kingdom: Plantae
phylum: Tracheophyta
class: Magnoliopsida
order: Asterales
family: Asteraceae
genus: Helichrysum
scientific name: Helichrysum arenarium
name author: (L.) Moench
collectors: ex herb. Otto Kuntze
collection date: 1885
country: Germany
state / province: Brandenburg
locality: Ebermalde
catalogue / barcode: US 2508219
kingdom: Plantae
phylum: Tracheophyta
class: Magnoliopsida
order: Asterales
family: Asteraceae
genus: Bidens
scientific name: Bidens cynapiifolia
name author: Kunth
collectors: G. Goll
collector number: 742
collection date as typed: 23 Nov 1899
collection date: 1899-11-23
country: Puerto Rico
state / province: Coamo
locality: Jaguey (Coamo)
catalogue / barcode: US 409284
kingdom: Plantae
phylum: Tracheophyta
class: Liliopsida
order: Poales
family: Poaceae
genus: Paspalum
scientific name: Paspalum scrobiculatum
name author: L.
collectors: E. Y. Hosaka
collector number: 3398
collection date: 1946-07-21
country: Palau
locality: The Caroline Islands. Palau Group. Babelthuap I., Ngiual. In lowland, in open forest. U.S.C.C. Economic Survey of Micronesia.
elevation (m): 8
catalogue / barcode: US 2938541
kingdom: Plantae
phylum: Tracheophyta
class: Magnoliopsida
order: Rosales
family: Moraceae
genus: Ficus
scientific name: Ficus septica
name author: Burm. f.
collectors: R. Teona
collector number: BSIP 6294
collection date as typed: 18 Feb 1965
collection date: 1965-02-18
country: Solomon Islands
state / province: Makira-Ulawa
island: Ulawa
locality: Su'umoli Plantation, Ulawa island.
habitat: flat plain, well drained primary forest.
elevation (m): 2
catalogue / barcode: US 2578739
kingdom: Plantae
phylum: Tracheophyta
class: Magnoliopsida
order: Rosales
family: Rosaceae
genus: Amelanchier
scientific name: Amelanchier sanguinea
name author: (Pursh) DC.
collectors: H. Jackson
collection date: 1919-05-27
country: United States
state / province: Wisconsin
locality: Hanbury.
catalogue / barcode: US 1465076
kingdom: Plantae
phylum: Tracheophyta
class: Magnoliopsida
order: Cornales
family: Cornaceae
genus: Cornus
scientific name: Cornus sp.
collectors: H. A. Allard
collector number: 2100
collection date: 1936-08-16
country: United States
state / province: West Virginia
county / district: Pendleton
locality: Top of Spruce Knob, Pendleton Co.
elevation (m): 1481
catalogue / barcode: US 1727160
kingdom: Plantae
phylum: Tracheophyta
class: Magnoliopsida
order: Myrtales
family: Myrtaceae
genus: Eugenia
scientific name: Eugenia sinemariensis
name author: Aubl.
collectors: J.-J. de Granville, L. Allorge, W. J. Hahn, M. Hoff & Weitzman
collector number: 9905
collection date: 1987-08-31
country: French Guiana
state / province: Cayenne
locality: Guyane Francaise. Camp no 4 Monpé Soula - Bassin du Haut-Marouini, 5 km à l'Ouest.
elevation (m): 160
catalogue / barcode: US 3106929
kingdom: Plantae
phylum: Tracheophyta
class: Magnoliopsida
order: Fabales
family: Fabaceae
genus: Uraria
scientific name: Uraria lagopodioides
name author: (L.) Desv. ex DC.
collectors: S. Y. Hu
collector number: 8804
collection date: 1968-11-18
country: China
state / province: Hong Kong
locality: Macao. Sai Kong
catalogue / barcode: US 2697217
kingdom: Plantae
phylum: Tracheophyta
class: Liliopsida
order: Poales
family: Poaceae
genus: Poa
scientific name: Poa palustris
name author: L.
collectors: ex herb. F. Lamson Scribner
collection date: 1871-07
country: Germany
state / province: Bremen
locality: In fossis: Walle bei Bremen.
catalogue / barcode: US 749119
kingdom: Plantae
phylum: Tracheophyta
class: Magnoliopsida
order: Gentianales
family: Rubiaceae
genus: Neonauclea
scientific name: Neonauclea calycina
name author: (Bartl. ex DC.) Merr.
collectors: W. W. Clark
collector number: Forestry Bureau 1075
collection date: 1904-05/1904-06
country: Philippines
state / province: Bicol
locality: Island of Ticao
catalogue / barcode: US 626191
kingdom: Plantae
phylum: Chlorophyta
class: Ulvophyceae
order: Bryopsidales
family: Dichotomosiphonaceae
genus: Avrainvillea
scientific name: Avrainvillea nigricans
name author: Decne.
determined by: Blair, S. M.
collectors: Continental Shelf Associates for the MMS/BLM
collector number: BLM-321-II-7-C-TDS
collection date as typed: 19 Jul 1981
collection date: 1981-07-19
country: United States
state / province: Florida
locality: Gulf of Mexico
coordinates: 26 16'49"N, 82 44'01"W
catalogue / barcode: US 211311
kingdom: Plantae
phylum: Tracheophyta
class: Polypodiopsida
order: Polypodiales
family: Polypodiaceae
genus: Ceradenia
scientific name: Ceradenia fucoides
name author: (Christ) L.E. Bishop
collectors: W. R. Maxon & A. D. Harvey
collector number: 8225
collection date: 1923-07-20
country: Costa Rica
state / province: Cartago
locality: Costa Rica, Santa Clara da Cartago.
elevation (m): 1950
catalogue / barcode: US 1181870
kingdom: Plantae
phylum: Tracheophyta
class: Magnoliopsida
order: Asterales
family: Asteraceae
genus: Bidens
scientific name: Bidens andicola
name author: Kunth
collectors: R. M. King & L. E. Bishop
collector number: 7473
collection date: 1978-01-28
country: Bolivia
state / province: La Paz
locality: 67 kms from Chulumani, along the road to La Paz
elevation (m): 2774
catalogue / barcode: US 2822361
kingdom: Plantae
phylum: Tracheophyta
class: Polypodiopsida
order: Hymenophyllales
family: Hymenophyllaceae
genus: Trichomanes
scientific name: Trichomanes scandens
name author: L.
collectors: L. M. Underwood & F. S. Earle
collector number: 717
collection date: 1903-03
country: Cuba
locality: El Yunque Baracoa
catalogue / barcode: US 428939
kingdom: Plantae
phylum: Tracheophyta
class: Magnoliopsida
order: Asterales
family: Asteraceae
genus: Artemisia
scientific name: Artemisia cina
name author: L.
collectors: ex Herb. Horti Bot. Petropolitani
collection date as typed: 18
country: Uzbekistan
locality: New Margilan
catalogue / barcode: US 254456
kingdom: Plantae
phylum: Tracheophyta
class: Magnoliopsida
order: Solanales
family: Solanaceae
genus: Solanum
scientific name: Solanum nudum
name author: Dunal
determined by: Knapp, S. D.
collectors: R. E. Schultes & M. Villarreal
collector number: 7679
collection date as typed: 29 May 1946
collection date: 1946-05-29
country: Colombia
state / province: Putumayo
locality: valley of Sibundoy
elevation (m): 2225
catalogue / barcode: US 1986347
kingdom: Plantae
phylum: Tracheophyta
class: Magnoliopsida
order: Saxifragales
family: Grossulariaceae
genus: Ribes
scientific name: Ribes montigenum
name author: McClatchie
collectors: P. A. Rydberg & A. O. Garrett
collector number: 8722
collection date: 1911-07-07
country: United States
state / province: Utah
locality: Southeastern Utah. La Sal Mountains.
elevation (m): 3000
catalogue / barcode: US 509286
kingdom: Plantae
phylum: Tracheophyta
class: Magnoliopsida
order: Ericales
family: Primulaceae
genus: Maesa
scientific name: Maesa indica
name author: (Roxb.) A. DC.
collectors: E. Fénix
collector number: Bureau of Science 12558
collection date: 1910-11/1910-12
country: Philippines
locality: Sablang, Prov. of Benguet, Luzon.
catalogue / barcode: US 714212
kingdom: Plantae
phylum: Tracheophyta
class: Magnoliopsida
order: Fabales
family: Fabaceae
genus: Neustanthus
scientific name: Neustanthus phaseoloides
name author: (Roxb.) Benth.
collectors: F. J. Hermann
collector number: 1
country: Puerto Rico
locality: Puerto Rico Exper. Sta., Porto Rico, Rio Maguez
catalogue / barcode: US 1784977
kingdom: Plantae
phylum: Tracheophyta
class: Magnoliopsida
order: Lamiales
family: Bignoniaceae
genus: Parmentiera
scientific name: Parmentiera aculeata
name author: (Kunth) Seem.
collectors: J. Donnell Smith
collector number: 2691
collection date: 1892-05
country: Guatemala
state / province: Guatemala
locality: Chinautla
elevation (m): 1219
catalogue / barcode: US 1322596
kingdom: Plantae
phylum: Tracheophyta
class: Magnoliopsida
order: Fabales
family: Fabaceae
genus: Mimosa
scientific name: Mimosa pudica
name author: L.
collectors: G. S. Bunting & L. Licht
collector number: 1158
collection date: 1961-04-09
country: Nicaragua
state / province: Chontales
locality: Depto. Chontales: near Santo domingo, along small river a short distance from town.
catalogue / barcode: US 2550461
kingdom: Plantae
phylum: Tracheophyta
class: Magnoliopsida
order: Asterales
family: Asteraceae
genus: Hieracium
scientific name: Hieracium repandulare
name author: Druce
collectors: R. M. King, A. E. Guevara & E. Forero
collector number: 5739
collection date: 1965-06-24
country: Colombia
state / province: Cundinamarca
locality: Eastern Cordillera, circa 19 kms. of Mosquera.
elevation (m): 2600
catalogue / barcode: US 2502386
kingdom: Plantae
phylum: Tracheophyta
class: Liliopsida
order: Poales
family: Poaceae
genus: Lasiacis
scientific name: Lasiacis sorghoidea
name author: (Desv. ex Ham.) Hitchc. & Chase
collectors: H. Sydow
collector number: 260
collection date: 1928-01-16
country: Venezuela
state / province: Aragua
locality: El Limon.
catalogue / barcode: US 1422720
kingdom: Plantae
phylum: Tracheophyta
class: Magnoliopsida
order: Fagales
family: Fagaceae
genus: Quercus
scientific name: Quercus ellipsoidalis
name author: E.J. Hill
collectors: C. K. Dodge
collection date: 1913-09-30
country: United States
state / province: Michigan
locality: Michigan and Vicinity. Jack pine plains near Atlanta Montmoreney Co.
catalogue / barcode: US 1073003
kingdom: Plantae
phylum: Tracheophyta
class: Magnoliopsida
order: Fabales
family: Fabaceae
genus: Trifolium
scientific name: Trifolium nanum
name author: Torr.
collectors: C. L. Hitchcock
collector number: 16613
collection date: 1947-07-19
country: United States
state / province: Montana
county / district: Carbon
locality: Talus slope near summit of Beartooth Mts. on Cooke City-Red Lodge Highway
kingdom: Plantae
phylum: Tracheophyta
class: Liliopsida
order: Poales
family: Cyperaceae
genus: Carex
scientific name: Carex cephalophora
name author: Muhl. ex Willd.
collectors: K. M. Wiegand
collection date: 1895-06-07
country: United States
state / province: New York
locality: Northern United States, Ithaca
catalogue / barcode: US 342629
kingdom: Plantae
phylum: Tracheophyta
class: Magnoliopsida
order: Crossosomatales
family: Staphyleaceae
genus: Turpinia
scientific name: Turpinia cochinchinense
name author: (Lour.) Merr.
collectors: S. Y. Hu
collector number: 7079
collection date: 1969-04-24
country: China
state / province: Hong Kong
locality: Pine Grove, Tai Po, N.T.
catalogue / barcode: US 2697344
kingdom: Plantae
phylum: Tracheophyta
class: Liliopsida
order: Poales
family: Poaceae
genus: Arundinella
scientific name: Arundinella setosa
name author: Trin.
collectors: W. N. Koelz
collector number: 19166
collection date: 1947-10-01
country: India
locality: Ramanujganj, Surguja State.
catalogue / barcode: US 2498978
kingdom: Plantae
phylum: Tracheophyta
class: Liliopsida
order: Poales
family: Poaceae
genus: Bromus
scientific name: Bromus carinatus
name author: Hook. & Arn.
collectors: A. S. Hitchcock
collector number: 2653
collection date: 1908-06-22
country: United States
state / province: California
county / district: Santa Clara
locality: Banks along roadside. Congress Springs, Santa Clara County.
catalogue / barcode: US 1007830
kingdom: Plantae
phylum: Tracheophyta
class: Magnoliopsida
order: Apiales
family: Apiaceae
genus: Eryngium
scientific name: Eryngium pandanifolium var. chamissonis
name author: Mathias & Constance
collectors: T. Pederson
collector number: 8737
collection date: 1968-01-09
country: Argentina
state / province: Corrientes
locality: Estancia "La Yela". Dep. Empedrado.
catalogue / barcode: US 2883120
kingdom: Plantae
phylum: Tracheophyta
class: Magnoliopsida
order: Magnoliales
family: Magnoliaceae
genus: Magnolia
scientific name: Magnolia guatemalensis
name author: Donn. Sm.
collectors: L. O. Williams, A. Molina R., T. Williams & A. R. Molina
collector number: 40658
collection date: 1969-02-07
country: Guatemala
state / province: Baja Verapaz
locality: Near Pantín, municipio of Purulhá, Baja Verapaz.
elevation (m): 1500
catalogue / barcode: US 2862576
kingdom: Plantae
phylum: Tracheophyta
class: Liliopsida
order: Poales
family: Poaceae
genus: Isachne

---+---

### Task statement
Copy out, word for word, the lines from the one holding "scientific name: Poa palustris" to the one holding "collector number: 8225", inclusive.

### Response to this exercise
scientific name: Poa palustris
name author: L.
collectors: ex herb. F. Lamson Scribner
collection date: 1871-07
country: Germany
state / province: Bremen
locality: In fossis: Walle bei Bremen.
catalogue / barcode: US 749119
kingdom: Plantae
phylum: Tracheophyta
class: Magnoliopsida
order: Gentianales
family: Rubiaceae
genus: Neonauclea
scientific name: Neonauclea calycina
name author: (Bartl. ex DC.) Merr.
collectors: W. W. Clark
collector number: Forestry Bureau 1075
collection date: 1904-05/1904-06
country: Philippines
state / province: Bicol
locality: Island of Ticao
catalogue / barcode: US 626191
kingdom: Plantae
phylum: Chlorophyta
class: Ulvophyceae
order: Bryopsidales
family: Dichotomosiphonaceae
genus: Avrainvillea
scientific name: Avrainvillea nigricans
name author: Decne.
determined by: Blair, S. M.
collectors: Continental Shelf Associates for the MMS/BLM
collector number: BLM-321-II-7-C-TDS
collection date as typed: 19 Jul 1981
collection date: 1981-07-19
country: United States
state / province: Florida
locality: Gulf of Mexico
coordinates: 26 16'49"N, 82 44'01"W
catalogue / barcode: US 211311
kingdom: Plantae
phylum: Tracheophyta
class: Polypodiopsida
order: Polypodiales
family: Polypodiaceae
genus: Ceradenia
scientific name: Ceradenia fucoides
name author: (Christ) L.E. Bishop
collectors: W. R. Maxon & A. D. Harvey
collector number: 8225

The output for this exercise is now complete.